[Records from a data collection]
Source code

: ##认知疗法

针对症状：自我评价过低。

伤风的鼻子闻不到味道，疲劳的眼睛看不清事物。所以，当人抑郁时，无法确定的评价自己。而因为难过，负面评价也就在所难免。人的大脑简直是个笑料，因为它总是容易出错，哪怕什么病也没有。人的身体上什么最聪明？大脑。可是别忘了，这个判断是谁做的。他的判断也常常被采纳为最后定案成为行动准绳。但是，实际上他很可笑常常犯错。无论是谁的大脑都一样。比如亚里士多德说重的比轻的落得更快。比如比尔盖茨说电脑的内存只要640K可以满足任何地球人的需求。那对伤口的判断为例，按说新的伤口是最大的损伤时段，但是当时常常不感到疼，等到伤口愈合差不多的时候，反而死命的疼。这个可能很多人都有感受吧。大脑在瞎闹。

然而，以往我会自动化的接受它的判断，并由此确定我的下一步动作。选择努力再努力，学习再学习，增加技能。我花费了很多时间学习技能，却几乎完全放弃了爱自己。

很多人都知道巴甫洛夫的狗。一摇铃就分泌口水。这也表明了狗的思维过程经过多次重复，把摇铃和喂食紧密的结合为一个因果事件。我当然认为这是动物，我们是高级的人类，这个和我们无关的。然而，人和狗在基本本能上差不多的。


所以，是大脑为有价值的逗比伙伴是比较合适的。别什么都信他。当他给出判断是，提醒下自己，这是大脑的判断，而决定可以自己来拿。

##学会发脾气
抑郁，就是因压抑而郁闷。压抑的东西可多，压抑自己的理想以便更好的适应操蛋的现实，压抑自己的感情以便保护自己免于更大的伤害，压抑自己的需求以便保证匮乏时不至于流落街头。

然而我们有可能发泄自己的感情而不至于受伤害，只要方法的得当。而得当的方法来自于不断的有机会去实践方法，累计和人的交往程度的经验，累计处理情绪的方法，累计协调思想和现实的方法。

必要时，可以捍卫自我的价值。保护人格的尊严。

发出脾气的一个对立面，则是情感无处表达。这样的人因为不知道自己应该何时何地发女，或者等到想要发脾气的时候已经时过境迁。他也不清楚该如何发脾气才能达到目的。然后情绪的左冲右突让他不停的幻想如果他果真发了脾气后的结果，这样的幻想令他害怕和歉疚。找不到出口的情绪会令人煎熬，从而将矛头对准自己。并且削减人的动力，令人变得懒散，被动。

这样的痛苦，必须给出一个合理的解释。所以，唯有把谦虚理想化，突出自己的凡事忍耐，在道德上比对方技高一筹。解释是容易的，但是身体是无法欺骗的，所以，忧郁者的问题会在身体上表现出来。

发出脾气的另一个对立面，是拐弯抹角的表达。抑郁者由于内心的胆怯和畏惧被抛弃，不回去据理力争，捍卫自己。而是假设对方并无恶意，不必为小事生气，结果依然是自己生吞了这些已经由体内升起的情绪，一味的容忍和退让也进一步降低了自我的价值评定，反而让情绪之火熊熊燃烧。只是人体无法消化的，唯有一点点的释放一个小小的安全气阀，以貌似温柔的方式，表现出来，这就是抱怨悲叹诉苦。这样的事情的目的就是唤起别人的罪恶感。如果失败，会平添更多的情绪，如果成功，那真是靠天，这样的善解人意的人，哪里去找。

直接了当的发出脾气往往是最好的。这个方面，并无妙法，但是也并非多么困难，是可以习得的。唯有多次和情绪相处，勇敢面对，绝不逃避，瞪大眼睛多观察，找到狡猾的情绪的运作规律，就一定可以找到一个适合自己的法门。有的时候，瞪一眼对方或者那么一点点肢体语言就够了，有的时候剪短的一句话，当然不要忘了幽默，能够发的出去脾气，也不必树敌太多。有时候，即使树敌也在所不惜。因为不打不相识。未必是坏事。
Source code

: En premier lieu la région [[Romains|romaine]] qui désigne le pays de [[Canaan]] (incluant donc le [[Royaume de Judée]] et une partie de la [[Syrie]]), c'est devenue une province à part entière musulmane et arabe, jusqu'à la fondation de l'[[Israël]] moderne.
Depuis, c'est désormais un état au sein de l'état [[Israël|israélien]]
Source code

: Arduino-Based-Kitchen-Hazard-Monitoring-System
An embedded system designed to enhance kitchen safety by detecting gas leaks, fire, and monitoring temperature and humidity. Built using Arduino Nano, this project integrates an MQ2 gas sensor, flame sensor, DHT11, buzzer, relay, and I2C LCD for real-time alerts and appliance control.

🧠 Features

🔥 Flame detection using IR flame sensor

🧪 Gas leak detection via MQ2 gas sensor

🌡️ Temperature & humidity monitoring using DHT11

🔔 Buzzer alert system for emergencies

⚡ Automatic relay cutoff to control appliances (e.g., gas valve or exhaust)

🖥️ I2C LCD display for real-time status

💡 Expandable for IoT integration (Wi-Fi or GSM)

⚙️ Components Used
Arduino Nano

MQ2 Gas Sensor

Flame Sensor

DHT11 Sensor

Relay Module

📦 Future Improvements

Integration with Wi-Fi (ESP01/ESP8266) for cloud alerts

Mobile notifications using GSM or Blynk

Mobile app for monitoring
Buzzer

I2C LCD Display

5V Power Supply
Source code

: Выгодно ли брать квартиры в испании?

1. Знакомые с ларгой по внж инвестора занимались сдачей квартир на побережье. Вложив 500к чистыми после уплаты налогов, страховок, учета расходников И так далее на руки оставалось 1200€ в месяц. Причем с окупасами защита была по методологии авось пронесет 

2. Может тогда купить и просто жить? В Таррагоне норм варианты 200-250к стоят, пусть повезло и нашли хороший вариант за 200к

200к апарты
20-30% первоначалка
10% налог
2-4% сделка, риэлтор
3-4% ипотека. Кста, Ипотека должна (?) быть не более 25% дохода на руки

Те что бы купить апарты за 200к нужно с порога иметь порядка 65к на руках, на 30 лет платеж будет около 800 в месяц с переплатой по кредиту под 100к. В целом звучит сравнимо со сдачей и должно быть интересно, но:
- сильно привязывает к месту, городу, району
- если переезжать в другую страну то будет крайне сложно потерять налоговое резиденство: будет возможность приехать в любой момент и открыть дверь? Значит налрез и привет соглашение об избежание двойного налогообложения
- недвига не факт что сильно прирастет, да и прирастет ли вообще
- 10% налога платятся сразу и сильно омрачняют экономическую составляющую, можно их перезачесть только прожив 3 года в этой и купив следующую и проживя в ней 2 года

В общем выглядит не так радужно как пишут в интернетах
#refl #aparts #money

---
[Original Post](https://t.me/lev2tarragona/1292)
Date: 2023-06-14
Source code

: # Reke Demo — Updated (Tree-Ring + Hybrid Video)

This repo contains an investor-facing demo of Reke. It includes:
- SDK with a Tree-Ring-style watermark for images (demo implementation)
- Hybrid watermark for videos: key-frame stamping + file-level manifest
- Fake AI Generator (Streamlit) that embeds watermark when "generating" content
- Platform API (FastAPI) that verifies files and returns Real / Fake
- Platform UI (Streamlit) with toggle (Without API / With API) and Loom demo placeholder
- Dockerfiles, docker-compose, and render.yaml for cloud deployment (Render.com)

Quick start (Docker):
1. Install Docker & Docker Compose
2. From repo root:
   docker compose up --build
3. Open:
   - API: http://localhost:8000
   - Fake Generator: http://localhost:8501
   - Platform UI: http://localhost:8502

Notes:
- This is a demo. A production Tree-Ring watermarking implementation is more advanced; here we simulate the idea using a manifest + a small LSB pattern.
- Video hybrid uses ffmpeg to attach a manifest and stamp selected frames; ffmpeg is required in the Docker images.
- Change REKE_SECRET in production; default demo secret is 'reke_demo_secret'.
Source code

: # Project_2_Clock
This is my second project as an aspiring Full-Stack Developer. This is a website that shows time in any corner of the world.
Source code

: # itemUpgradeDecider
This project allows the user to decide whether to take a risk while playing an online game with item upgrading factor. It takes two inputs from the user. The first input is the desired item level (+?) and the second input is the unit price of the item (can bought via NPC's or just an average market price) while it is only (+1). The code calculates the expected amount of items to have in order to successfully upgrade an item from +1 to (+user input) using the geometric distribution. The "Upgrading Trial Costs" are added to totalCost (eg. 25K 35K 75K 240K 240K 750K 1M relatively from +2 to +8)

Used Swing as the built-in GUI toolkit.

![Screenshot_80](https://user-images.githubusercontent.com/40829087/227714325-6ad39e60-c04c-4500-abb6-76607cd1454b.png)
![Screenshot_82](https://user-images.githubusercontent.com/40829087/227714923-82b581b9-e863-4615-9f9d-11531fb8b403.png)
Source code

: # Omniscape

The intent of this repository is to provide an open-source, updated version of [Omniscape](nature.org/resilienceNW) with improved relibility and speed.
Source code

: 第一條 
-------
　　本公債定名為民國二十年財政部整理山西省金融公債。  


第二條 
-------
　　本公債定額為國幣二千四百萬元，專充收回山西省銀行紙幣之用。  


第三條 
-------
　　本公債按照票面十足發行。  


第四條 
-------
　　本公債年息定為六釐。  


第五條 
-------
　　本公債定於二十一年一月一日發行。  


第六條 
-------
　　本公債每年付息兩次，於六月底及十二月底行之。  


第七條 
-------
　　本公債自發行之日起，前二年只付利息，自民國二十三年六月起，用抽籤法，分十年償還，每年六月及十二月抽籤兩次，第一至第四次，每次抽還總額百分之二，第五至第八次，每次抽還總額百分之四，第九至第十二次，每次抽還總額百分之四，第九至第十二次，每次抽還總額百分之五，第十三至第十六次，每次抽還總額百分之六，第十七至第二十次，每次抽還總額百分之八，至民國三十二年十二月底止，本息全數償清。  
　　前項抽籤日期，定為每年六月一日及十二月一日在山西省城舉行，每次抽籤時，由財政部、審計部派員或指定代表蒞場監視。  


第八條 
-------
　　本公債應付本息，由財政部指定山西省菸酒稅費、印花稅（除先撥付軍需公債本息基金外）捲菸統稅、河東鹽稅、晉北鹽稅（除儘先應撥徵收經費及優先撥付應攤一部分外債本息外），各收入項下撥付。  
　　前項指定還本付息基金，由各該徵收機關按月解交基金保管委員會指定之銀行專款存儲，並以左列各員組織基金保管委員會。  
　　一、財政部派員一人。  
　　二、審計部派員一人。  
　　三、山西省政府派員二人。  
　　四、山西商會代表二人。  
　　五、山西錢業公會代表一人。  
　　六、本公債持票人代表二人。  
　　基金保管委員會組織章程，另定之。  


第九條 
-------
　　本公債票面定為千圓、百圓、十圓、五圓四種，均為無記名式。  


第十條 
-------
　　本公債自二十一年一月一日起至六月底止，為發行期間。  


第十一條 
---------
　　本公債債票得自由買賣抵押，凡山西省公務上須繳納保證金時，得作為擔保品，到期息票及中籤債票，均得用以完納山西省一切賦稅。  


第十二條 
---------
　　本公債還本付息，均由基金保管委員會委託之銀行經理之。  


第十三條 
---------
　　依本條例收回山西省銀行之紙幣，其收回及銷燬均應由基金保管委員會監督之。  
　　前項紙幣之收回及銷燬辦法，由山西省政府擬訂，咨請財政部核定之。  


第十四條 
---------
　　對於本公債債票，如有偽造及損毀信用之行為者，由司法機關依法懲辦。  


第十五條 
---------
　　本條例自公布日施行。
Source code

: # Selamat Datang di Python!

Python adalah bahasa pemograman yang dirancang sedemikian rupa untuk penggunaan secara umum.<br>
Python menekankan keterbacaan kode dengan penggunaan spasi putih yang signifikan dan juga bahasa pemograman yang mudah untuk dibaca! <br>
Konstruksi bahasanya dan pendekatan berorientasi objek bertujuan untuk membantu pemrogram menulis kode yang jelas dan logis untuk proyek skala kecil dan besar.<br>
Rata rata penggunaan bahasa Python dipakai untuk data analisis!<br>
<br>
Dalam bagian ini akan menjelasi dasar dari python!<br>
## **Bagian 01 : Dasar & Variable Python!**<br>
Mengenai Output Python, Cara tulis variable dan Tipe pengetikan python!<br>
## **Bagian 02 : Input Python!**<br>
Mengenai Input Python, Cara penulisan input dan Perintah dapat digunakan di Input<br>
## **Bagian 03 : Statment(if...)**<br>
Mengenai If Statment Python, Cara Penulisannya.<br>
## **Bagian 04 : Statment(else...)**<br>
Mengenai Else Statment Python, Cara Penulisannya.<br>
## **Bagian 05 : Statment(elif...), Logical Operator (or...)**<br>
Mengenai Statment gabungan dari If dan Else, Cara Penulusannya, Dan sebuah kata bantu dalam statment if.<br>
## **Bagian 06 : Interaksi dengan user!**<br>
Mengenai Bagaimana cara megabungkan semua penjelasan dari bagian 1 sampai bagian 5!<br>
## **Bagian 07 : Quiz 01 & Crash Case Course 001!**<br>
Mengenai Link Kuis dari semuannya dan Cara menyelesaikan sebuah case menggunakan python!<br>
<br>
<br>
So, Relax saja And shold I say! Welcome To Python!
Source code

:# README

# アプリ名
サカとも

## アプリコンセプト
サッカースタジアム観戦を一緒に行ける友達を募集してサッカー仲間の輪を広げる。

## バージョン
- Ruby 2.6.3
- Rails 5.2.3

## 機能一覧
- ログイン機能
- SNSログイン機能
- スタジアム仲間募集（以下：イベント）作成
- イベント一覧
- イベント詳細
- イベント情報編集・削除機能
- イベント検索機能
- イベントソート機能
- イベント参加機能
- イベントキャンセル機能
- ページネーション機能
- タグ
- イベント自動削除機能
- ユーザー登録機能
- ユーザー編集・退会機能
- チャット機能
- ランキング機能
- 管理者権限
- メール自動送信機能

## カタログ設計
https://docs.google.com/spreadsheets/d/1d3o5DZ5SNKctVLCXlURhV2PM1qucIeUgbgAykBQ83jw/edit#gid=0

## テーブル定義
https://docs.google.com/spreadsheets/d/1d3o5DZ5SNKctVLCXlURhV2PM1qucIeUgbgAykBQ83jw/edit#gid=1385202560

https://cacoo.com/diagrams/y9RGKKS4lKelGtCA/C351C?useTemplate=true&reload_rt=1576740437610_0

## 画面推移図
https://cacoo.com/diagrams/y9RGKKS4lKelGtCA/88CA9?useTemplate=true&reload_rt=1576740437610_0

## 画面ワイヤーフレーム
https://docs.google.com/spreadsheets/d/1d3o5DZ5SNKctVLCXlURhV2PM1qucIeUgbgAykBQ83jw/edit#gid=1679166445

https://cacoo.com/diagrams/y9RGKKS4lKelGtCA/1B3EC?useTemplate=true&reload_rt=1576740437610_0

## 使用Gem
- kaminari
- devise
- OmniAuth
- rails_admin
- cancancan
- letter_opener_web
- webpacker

- [Activity]
Copy the entries from their beginning through the line containing "伤风的鼻子闻不到味道，疲劳的", substituting "头脑" for "大脑" and leaving everything else unchanged.

- [Completed exercise]
Source code

: ##认知疗法

针对症状：自我评价过低。

伤风的鼻子闻不到味道，疲劳的眼睛看不清事物。所以，当人抑郁时，无法确定的评价自己。而因为难过，负面评价也就在所难免。人的头脑简直是个笑料，因为它总是容易出错，哪怕什么病也没有。人的身体上什么最聪明？头脑。可是别忘了，这个判断是谁做的。他的判断也常常被采纳为最后定案成为行动准绳。但是，实际上他很可笑常常犯错。无论是谁的头脑都一样。比如亚里士多德说重的比轻的落得更快。比如比尔盖茨说电脑的内存只要640K可以满足任何地球人的需求。那对伤口的判断为例，按说新的伤口是最大的损伤时段，但是当时常常不感到疼，等到伤口愈合差不多的时候，反而死命的疼。这个可能很多人都有感受吧。头脑在瞎闹。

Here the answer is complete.